Teamwire GmbH (former: grouptime GmbH)
- Company type: Private
- Industry: Information Technology
- Founded: 2010
- Headquarters: Munich, Germany
- Key people: Tobias Stepan
- Products: Teamwire
- Website: teamwire.eu

= Teamwire =

Teamwire is a technology start-up based in Munich, Germany, that was originally called grouptime GmbH. The company focuses on mobile messaging apps and secure communications for regulated industries. The core product is Teamwire, an encrypted instant messaging app for enterprises and the public sector.

== History ==
The company was founded in August 2010 in Munich (Germany) by Tobias Stepan. In September 2011 the grouptime app was officially launched for devices with Apple`s iOS.

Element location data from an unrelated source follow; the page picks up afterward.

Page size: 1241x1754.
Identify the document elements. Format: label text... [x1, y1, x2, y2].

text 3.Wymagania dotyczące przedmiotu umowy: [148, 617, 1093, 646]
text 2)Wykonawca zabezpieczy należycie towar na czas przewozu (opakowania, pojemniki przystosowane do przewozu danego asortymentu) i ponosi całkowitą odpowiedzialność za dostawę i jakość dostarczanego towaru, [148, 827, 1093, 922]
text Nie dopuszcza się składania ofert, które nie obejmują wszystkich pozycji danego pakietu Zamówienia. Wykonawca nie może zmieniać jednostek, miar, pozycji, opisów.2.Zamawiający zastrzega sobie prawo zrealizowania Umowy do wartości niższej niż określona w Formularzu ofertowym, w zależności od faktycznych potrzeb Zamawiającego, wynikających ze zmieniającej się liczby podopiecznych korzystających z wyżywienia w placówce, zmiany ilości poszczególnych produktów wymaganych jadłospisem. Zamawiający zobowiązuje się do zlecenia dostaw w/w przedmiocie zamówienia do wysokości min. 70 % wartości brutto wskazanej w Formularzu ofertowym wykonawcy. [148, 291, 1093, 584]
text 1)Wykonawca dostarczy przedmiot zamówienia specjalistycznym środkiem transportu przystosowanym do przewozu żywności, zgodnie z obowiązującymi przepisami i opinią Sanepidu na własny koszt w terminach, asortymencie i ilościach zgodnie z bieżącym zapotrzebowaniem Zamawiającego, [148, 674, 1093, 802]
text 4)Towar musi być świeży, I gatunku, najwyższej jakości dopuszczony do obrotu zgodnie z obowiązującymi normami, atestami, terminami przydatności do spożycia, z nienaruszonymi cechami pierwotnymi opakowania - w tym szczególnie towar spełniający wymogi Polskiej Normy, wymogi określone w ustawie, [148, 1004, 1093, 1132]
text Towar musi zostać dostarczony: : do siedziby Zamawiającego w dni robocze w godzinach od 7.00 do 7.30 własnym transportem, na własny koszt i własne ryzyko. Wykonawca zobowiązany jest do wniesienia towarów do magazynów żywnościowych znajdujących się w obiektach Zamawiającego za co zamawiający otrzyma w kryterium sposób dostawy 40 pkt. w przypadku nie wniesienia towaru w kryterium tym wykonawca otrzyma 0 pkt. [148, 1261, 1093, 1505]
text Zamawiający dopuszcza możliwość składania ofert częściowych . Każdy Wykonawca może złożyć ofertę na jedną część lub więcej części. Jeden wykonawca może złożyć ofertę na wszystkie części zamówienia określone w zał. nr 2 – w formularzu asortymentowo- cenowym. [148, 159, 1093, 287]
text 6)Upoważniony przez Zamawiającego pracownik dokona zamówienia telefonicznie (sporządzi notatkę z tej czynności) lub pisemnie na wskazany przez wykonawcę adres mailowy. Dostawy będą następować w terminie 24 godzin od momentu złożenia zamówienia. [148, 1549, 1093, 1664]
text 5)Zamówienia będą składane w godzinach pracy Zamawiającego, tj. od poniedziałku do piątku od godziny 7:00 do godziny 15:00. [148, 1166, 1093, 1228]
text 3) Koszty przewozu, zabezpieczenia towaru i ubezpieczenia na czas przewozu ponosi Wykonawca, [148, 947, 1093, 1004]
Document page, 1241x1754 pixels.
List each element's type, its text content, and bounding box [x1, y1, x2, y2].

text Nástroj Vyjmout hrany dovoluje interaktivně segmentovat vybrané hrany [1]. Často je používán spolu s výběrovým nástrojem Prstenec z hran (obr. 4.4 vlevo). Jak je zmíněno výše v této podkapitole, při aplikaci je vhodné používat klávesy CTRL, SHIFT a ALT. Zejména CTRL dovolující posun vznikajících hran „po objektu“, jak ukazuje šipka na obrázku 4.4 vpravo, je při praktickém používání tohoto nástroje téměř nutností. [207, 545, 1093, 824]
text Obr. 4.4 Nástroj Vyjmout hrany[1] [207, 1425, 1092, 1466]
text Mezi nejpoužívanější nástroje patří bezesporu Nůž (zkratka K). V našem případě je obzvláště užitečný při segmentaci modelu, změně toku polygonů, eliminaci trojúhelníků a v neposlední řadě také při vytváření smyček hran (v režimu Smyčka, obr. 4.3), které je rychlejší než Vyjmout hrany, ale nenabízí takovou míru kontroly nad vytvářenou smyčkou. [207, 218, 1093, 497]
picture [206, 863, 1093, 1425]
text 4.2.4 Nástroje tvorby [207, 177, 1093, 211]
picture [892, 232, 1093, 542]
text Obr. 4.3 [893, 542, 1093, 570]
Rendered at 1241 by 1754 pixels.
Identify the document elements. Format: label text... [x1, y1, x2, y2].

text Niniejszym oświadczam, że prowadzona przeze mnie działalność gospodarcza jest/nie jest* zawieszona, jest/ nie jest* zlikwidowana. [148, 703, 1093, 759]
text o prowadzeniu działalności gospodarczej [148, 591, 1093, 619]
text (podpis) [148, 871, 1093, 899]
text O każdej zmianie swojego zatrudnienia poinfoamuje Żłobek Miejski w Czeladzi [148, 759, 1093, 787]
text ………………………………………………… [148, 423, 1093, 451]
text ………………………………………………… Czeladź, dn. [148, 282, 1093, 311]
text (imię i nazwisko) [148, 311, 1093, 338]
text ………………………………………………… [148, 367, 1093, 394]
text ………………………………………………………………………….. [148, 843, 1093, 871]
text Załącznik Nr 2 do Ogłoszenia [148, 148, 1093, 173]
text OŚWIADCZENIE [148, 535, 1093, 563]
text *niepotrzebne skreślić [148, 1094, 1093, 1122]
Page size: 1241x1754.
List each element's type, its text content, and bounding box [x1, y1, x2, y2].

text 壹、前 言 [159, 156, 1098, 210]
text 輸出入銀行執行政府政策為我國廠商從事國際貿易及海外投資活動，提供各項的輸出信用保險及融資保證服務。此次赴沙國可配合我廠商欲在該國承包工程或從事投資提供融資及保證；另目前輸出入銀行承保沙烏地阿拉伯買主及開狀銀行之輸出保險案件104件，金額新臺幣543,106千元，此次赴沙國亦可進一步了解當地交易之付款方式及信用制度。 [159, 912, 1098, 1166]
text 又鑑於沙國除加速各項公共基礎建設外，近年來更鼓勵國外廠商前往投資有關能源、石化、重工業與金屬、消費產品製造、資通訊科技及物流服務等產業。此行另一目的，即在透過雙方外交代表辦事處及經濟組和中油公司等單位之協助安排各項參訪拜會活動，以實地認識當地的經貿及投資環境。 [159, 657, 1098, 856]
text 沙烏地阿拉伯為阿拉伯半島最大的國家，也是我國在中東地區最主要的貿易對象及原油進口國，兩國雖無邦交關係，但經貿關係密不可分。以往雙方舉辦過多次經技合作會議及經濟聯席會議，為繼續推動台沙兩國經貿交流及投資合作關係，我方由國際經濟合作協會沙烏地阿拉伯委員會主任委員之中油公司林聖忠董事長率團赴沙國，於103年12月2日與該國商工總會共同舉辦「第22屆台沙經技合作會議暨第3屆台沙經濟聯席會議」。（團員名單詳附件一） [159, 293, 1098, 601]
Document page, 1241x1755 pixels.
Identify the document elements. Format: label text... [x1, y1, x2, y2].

In March 2014 grouptime launched a secure enterprise messaging app called Teamwire to simplify and focus on internal communication. The idea was to provide a messenger for businesses, to replace the email as the dominant channel for team communication. By mid of 2014 grouptime abandoned its consumer product and completely focused on the enterprise messaging market. In January 2015 in addition to the German cloud Teamwire became also available as an on-premise and private cloud deployment in order to fulfill the strong data protection requirements of enterprises, large corporations and the public sector. In March 2016 Teamwire became a cross-platform enterprise messaging app with the release of apps for desktop devices like Windows, Mac and Linux in addition to the existing iOS and Android apps.

In January 2017 Sparkassen Financial Services Group deployed Teamwire as a secure messenger for the bank. In May 2017 it became public that the police in the state of Bavaria in Germany uses Teamwire as a secure alternative to WhatsApp.